DATA RECORDS:
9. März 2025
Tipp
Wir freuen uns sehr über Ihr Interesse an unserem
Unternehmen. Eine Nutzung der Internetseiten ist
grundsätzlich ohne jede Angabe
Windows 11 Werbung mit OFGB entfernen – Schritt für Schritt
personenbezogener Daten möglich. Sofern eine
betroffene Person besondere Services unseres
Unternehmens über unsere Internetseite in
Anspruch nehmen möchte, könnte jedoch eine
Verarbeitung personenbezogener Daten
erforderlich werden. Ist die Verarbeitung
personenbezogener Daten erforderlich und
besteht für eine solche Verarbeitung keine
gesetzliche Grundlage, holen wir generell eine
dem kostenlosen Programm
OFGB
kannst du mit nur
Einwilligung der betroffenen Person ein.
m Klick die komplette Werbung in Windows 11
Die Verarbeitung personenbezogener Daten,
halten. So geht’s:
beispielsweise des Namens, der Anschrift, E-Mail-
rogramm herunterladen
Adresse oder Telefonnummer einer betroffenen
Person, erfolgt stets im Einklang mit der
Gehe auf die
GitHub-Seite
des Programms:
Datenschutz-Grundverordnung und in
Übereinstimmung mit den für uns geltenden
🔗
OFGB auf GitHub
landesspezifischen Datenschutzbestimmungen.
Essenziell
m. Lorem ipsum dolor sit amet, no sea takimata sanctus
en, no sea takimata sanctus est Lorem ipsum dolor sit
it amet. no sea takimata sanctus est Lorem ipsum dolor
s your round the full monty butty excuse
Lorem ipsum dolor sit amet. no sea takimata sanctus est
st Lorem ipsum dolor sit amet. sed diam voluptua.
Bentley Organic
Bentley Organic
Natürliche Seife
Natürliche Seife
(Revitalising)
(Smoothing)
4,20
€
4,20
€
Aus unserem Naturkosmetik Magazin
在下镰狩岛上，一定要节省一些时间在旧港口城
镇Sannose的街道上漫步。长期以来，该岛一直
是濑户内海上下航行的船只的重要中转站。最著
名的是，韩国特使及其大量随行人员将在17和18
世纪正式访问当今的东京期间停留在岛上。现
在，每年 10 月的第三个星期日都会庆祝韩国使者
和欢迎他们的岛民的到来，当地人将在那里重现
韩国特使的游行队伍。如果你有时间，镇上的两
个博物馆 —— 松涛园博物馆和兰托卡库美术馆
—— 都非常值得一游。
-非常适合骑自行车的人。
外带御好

WORK REQUEST:
From the data above, copy each line with the string "unserem" in it.

YOUR SOLUTION:
Wir freuen uns sehr über Ihr Interesse an unserem
Aus unserem Naturkosmetik Magazin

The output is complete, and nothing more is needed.